Trouver un rythme tenable
Une routine nocturne doit rester compatible avec le sommeil et les obligations du lendemain. Si le réveil est trop ambitieux, il devient vite irrégulier. Si l’objectif est trop faible, l’habitude ne s’installe pas. Le bon réglage consiste à viser une alarme raisonnable, un minimum de 2 rakʿât, un coucher un peu plus tôt quand c’est possible, puis une reprise paisible après une nuit manquée. Cette manière de faire rappelle que la discipline de tahajjud repose sur l’effort, mais aussi sur la mesure.
Tahajjud, qiyam al-layl et witr : ne plus les confondre
Ces trois notions sont proches, mais elles ne désignent pas exactement la même chose. Les distinguer permet de mieux organiser sa nuit sans croire que tout est interchangeable.
| Terme | Sens principal | Moment | Point à retenir |
|---|---|---|---|
| Tahajjud | Prière nocturne après un sommeil | Après ʿishāʾ et avant fajr | Le dernier tiers est le moment le plus recherché |
| Qiyam al-layl | Adoration nocturne au sens large | Durant la nuit | Peut inclure prière, récitation, dhikr et invocations |
| Witr | Prière impaire de clôture | Après ʿishāʾ jusqu’à fajr | Souvent placée à la fin des prières de nuit |
On peut dire que tahajjud fait partie de qiyam al-layl, mais tout qiyam al-layl n’est pas forcément tahajjud au sens strict. Quant au witr, il a une fonction particulière : clôturer la prière nocturne par un nombre impair. Si vous craignez de ne pas vous réveiller, vous pouvez prier witr avant de dormir. Si vous pensez vous lever, vous pouvez le retarder pour le faire à la fin.
Bienfaits spirituels et conseils pour durer
Le tahajjud est recherché pour la proximité avec Allah, le pardon, la paix intérieure et la force spirituelle qu’il nourrit.
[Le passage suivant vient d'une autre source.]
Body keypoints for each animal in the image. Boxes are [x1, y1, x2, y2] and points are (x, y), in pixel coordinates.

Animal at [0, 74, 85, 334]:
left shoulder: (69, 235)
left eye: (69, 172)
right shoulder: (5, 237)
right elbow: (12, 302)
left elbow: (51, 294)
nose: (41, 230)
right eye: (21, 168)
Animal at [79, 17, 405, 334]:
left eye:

La nuit favorise le khushuʿ, avec moins de bruit, moins de regards et moins de dispersion. Beaucoup y trouvent un espace pour déposer ce qu’ils n’arrivent pas à formuler dans la journée.
Commencer petit, mais commencer vraiment
Pour tenir, fixez un objectif très simple : une ou deux nuits par semaine, puis davantage si cela devient naturel. Évitez de transformer chaque échec en verdict sur votre foi. Une nuit manquée peut être suivie d’une reprise, sans dramatisation. Vous pouvez aussi préparer quelques invocations à l’avance pour ne pas rester bloqué une fois réveillé.
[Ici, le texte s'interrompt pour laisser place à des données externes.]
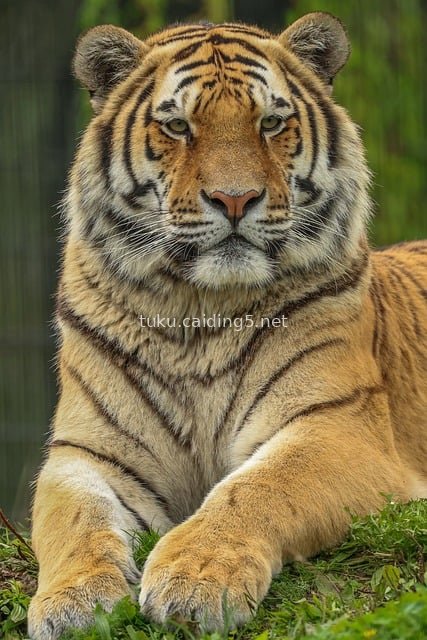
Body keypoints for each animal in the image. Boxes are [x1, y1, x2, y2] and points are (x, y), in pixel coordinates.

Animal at [27, 12, 427, 639]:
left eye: (271, 123)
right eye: (177, 126)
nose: (234, 199)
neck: (198, 311)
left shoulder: (337, 424)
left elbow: (258, 488)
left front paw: (194, 581)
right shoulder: (88, 452)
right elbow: (74, 521)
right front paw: (74, 601)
- Couchez-vous avec l’intention sincère de vous lever.
- Placez l’alarme loin du lit pour éviter de l’éteindre machinalement.
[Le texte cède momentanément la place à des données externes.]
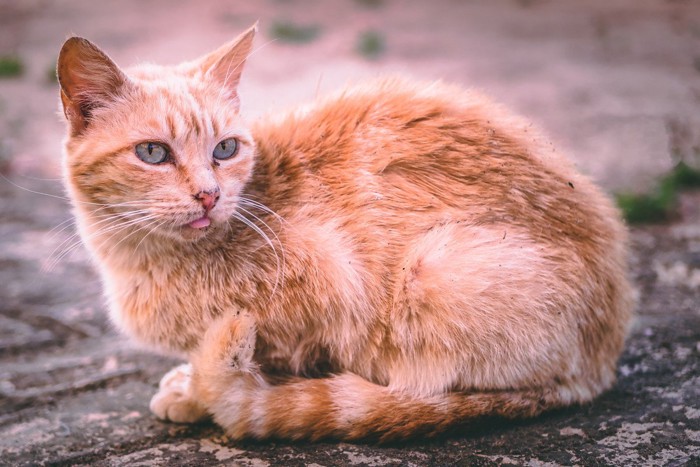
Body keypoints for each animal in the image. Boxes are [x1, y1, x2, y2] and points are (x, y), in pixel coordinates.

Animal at [54, 24, 636, 442]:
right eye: (153, 152)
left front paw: (196, 391)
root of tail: (604, 360)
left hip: (436, 269)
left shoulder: (328, 287)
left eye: (225, 149)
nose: (209, 195)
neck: (143, 258)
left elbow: (254, 363)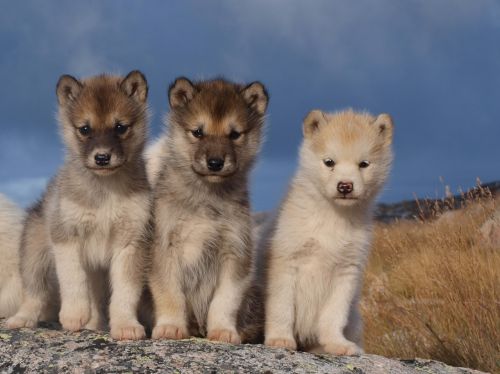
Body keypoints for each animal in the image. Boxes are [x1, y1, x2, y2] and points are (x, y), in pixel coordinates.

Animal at [147, 77, 268, 344]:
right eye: (198, 132)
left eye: (234, 134)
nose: (215, 163)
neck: (206, 198)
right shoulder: (164, 247)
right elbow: (170, 294)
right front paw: (171, 327)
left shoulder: (235, 252)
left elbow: (225, 301)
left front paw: (223, 331)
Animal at [266, 109, 394, 356]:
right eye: (329, 162)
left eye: (364, 164)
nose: (345, 186)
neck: (332, 217)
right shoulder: (286, 260)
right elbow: (281, 307)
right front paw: (279, 339)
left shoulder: (347, 270)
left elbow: (334, 315)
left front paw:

- Commencez par 2 rakʿât courtes plutôt qu’un programme trop ambitieux.
- Gardez une récitation simple si vous ne connaissez que peu de sourates.
- Demandez à Allah de vous faciliter cette adoration.
Le tahajjud n’est pas réservé aux personnes déjà très avancées. Il peut devenir, pas à pas, un rendez-vous discret avec Allah, parfois long, parfois très court, mais toujours précieux lorsqu’il est porté par l’intention et la constance.